As of the census of 2000, there were 5,738 people, 2,318 households, and 1,513 families residing in the town. The population density was 583.9 PD/sqmi. There were 2,534 housing units at an average density of 257.9 /sqmi. The racial makeup of the town was 96.15% White, 1.06% African American, 0.26% Native American, 0.58% Asian, 1.10% from other races, and 0.85% from two or more races. Hispanic or Latino of any race were 1.78% of the population.

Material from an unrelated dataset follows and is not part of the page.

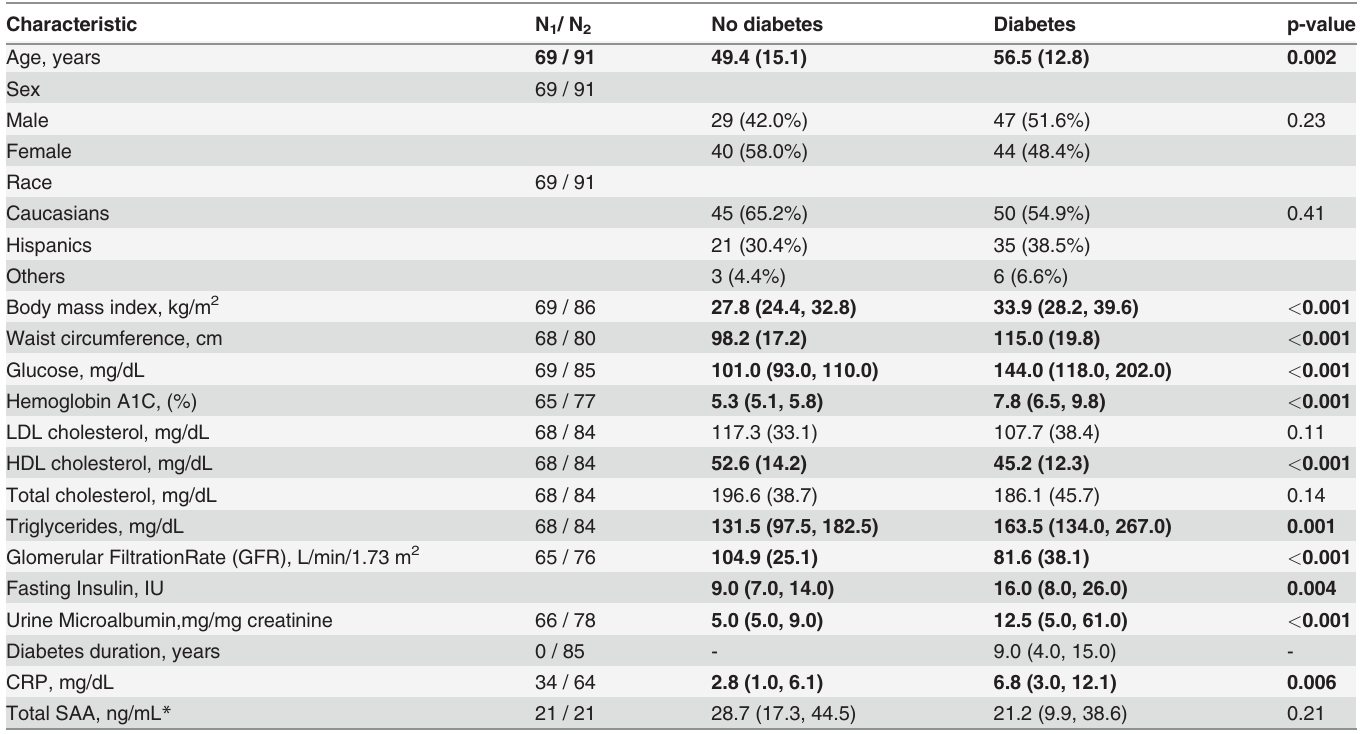
Table 1. Demographic and clinical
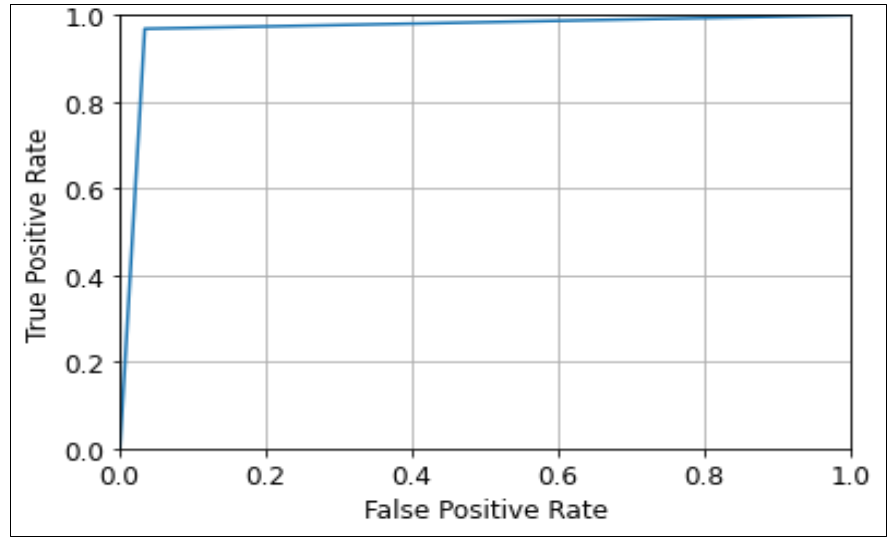
Figure 15. ROC Curve of ResNet50 model.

There were 2,318 households, out of which 32.4% had children under the age of 18 living with them, 48.1% were married couples living together, 13.2% had a female householder with no husband present, and 34.7% were non-families. 28.9% of all households were made up of individuals, and 14.5% had someone living alone who was 65 years of age or older. The average household size was 2.44 and the average family size was 2.98.

In the town, the population was spread out, with 25.8% under the age of 18, 8.0% from 18 to 24, 27.0% from 25 to 44, 22.3% from 45 to 64, and 16.9% who were 65 years of age or older. The median age was 39 years. For every 100 females, there were 89.7 males. For every 100 females age 18 and over, there were 85.8 males.

The median income for a household in the town was $32,519, and the median income for a family was $41,519. Males had a median income of $31,503 versus $25,500 for females. The per capita income for the town was $16,540. About 10.7% of families and 15.4% of the population were below the poverty line, including 16.6% of those under age 18 and 12.5% of those age 65 or over.

Historical population
| Census | Pop. | Note | %± |
| 1850 | 4,377 |  | — |
| 1860 | 3,738 |  | −14.6% |
| 1870 | 4,015 |  | 7.4% |
| 1880 | 4,178 |  | 4.1% |
| 1890 | 4,099 |  | −1.9% |
| 1900 | 3,961 |  | −3.4% |
| 1910 | 4,328 |  | 9.3% |
| 1920 | 4,793 |  | 10.7% |
| 1930 | 5,310 |  | 10.8% |
| 1940 | 5,332 |  | 0.4% |
| 1950 | 5,755 |  | 7.9% |
| 1960 | 6,095 |  | 5.9% |
| 1970 | 6,358 |  | 4.3% |
| 1980 | 5,994 |  | −5.7% |
| 1990 | 5,783 |  | −3.5% |
| 2000 | 5,738 |  | −0.8% |
| 2010 | 5,538 |  | −3.5% |
| 2016 (est.) | 5,359 |  | −3.2% |
U.S. Decennial Census

== Communities and locations in the Town of North Dansville ==
- Cumminsville - A hamlet and census-designated place on the west town line between Dansville airport and the Interstate.
- Dansville - The village of Dansville occupies the center of the town and is adjacent to Interstate 390.
- Dansville Municipal Airport (DSV) - A general aviation airport north of Dansville village, lying between NY-36 and NY-63.
- Dansville Station - A location northeast of Dansville village.
- Woodsville – A hamlet and census-designated place primarily located in West Sparta that extends into the western edge of North Dansville.